MontrealCorpusTools / mfa-models

Collection of pretrained models for the Montreal Forced Aligner
Creative Commons Attribution 4.0 International
103 stars 19 forks source link

Dictionary format is unclear. #8

Closed AndreyBocharnikov closed 2 years ago

AndreyBocharnikov commented 2 years ago

Hello and thank you for your work.

I was working with russian_mfa.dict (downloaded via mfa model download dictionary russian_mfa) and its format seems unclear: typically ноутбуков 1 0.0 0.0 0.0 n̪ o ʊ d̪ b u k ə f, I understand that it is a word and its phonemes at the very beginning of the line and at the end respectively, and the first number is some probability, but I can't figure it out what does the other 3 numbers mean. I looked at the documentation here, but there is nothing about format :(

It's important because the output of mfa g2p russian_mfa oov.txt oov_phonemes.txt has the following format жбанков ('ʐ', 'b', 'a', 'n̪', 'k', 'ə', 'f') and it's unclear how to merge existing dictionary with oov words, because the formats are different.

**REQUIRED TASK A:** In the dictionary-format thread, what command did the poster use to download russian_mfa.dict?
**REQUIRED TASK B:** Write the next part of the dictionary-format thread, picking up after its last sentence.

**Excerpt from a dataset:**
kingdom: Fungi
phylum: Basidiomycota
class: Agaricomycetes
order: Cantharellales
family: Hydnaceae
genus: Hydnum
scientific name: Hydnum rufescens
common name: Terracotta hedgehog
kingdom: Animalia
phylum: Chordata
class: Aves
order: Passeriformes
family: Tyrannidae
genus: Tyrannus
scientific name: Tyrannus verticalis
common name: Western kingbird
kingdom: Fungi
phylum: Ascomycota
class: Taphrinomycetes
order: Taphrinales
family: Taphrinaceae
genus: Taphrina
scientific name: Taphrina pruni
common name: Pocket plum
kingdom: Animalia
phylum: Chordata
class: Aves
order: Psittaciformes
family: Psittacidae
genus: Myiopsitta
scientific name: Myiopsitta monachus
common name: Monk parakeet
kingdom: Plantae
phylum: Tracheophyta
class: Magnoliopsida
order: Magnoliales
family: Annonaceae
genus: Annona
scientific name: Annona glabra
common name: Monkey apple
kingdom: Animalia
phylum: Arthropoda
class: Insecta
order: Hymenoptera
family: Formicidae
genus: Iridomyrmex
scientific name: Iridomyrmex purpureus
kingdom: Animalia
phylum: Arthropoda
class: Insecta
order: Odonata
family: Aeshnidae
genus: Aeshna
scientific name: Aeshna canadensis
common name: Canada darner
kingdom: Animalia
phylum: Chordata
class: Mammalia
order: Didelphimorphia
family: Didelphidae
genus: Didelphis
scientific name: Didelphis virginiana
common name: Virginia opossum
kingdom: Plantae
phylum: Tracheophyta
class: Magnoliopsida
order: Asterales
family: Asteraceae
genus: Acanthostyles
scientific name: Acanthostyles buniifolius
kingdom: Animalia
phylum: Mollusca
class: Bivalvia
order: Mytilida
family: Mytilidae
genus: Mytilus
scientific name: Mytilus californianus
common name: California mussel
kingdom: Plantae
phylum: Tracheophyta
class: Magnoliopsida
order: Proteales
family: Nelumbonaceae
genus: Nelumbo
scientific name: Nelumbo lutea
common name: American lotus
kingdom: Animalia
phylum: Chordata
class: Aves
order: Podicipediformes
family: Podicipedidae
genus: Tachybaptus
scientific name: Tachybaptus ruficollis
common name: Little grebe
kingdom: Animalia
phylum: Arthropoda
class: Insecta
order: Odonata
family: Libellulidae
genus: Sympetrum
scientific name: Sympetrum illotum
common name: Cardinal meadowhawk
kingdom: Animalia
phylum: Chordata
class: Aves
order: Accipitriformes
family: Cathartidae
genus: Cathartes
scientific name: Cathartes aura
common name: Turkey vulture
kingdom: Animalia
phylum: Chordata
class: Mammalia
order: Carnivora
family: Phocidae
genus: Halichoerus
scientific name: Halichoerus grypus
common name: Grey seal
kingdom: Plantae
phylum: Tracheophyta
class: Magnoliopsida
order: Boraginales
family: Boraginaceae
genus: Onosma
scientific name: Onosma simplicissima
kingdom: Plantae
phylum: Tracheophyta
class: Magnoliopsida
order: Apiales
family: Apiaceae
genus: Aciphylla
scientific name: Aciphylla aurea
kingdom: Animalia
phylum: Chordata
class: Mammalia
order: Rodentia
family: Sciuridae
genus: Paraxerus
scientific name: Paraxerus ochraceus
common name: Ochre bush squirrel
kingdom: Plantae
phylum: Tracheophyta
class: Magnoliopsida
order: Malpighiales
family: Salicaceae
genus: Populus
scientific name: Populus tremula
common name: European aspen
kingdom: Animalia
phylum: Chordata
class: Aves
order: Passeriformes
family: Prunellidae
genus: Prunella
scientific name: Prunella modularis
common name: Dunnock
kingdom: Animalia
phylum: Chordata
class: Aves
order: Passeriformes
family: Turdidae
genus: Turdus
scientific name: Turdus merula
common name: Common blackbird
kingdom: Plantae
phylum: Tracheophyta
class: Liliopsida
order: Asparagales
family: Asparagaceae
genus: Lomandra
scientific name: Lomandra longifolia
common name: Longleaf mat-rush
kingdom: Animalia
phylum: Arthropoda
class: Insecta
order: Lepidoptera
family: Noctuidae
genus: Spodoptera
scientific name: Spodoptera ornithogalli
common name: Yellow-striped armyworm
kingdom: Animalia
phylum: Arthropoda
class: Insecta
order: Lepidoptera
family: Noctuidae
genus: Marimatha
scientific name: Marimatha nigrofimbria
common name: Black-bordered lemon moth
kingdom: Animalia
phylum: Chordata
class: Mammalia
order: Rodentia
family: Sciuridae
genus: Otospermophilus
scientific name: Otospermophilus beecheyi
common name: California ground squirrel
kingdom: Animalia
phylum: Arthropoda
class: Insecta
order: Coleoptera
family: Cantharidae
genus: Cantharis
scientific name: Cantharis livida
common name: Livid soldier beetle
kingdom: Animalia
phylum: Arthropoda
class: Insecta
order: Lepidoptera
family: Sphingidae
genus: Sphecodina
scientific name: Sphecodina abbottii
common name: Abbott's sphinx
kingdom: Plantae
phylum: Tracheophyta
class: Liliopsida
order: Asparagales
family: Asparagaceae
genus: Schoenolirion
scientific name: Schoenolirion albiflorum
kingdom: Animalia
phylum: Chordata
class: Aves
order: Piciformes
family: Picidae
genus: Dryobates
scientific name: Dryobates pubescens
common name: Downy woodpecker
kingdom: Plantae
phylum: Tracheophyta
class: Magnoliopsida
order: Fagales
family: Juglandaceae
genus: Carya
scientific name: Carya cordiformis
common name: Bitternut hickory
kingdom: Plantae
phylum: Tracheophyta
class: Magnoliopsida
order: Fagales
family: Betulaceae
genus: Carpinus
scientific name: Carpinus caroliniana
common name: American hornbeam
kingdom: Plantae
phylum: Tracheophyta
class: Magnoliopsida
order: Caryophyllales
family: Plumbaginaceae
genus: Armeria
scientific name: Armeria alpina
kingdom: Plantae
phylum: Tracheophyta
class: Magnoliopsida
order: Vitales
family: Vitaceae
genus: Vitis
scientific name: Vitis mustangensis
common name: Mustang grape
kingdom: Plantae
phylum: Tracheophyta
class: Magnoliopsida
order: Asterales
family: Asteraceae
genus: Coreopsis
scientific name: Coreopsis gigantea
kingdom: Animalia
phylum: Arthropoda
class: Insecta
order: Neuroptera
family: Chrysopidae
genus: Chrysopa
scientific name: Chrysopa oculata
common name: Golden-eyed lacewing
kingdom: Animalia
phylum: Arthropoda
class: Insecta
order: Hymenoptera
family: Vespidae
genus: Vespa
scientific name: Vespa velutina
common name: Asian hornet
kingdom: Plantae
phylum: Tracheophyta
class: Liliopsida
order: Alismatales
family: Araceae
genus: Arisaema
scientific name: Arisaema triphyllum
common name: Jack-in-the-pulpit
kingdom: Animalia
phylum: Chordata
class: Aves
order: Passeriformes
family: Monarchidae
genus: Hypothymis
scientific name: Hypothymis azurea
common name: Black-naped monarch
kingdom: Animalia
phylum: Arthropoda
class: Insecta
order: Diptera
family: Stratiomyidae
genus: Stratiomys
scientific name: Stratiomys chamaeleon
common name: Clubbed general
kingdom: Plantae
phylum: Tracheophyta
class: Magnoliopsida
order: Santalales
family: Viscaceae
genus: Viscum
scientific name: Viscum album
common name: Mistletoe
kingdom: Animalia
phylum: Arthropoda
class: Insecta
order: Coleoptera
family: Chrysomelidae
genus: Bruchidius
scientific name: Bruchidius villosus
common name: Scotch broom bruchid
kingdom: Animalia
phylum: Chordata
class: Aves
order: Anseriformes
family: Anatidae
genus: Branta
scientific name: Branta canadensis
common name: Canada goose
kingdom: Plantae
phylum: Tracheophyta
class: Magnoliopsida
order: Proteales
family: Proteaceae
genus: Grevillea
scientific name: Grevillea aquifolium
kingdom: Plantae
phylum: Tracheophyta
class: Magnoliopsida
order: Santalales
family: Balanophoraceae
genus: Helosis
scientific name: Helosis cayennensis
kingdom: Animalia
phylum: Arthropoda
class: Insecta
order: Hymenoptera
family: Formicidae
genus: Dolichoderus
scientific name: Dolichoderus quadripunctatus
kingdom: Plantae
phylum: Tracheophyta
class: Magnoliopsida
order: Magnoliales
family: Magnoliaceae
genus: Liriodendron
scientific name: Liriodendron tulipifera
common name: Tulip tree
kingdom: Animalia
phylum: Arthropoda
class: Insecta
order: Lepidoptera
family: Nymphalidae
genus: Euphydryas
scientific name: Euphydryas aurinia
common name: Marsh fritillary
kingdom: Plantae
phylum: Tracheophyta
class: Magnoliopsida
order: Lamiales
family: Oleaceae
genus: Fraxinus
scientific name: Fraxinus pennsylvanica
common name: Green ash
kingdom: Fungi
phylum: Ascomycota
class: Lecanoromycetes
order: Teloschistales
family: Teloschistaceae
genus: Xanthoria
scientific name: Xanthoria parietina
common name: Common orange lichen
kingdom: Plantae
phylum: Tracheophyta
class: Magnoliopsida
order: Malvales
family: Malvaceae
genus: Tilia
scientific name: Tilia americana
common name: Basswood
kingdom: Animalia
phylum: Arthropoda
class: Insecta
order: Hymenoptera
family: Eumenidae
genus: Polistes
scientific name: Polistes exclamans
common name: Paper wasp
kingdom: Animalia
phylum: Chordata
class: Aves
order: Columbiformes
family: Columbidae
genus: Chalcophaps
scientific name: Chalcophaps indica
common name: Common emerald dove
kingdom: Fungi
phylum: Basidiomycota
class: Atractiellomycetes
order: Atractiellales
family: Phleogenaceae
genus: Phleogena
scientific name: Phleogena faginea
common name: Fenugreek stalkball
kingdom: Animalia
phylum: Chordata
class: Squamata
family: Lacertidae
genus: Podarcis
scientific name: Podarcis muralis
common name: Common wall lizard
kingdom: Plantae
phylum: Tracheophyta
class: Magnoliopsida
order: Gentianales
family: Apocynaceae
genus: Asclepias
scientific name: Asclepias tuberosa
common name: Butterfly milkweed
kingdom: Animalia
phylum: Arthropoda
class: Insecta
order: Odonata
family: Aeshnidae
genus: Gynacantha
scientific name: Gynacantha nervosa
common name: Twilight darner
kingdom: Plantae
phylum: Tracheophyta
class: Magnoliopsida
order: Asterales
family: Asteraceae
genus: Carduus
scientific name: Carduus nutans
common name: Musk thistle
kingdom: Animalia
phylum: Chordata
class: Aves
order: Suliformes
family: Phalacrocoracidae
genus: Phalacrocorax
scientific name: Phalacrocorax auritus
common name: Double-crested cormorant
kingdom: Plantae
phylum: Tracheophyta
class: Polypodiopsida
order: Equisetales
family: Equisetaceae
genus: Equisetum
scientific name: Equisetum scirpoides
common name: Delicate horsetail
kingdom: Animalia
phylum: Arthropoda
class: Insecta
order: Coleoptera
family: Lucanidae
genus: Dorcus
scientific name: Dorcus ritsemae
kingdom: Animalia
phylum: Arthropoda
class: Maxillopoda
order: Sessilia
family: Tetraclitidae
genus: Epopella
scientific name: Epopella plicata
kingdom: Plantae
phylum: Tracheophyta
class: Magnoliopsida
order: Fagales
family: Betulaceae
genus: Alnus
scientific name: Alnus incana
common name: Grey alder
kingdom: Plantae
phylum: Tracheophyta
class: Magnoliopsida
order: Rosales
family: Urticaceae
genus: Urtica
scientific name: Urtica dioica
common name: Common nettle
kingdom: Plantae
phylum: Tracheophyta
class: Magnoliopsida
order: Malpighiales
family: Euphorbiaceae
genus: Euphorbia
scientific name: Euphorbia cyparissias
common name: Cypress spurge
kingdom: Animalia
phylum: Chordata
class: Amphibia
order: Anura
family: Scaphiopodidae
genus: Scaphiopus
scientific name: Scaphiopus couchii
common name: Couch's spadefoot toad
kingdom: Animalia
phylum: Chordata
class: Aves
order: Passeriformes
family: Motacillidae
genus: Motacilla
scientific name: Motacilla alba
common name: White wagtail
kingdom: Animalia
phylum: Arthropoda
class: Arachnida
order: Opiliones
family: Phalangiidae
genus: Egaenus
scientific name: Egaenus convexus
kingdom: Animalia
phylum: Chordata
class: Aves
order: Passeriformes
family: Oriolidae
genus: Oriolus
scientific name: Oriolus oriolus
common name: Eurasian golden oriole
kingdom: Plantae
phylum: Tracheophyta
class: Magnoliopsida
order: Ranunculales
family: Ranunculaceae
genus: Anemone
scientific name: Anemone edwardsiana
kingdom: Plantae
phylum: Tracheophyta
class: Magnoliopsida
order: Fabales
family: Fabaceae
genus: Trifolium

**EXPECTED ANSWER A:** mfa model download dictionary russian_mfa

**EXPECTED ANSWER B:**
Could you please explain what the format is russian_mfa.dict or where to read about it. Best wishes

mmcauliffe commented 2 years ago

The released dictionaries have pronunciation probabilities and silence probabilities encoded. As you noted, the first number is indeed the pronunciation probability, normalized by the maximum count for a given word, the second number is the probability that silence will follow this pronunciation, and the final two numbers are corrective factors for how likely a pronunciation is to have silence before it. You can read more details about in the dictionary format page of the MFA docs. I've also updated the model cards to note the format and added links to the non-probabilistic versions of each dictionary.